*** Exercise text ***
# Good day on the lake



## Mike Hatfield (Sep 2, 2015)

A very good day for us Saturday. 7 13" and bigger, biggest going allitle over 14" (public lake)


----------



## 9Left (Jun 23, 2012)

nice!


----------



## Mike Hatfield (Sep 2, 2015)

9Left said:


> nice!


Thanks


----------



## MDBuckeye (Sep 29, 2009)

Nice work and great eats!


----------



## LipRipper79 (Mar 26, 2011)

Mike Hatfield said:


> A very good day for us Saturday. 7 13" and bigger, biggest going allitle over 14" (public lake)


Very nice! I also had a nice Sunday at my public honey hole


----------



## LipRipper79 (Mar 26, 2011)

Mike Hatfield said:


> A very good day for us Saturday. 7 13" and bigger, biggest going allitle over 14" (public lake)


What were you using? I got half on a small silver and chartreuse pimple and the other half on an orange tungsten teardrop jig both tipped with a wax worm


----------



## Mike Hatfield (Sep 2, 2015)

Forage minnow ,tipped with a minnow, and a tear drop tipped with a waxie , acoulple on plastic


----------
*** End of Exercise text ***
*** Information ***
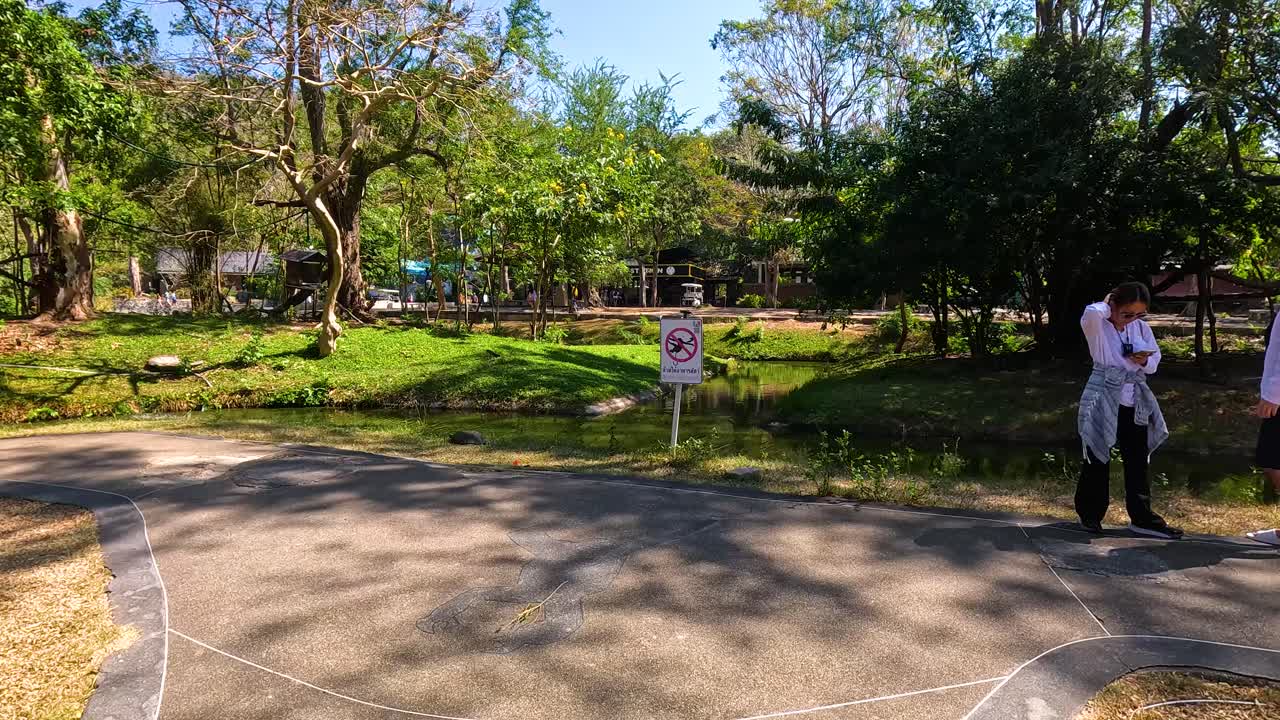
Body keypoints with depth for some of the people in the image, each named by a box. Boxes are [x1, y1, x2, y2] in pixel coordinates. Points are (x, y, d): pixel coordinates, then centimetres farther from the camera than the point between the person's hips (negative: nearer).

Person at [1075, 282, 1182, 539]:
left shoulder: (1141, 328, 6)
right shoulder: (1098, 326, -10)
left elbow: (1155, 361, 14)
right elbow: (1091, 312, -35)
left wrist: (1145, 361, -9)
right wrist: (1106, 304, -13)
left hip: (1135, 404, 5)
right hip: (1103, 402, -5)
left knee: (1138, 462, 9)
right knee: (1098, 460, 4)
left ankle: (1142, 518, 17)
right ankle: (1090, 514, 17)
*** End of Information ***
*** Information ***
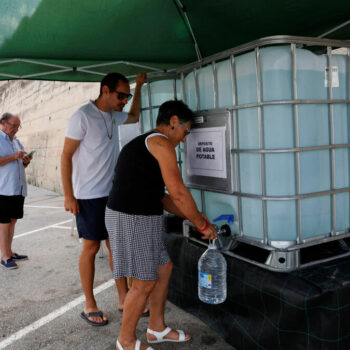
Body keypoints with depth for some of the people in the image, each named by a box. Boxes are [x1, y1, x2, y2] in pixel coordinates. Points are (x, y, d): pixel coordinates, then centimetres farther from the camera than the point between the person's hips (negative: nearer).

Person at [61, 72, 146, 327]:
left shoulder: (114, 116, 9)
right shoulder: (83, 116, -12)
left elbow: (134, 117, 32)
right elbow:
*** End of Information ***
Assigned task 1 - In the lake fishing thread, translate this sentence into Spanish: "A very good day for us Saturday."
Assigned task 2 - Print the lake fishing thread from "# Good day on" down to "(Jun 23, 2012)".
Assigned task 3 - In the lake fishing thread, what color was the teardrop jig that LipRipper79 used?

Response box 1 - Un día muy bueno para nosotros el sábado.

Response box 2 -
# Good day on the lake



## Mike Hatfield (Sep 2, 2015)

A very good day for us Saturday. 7 13" and bigger, biggest going allitle over 14" (public lake)


----------



## 9Left (Jun 23, 2012)

Response box 3 - Orange; it was an orange tungsten teardrop jig.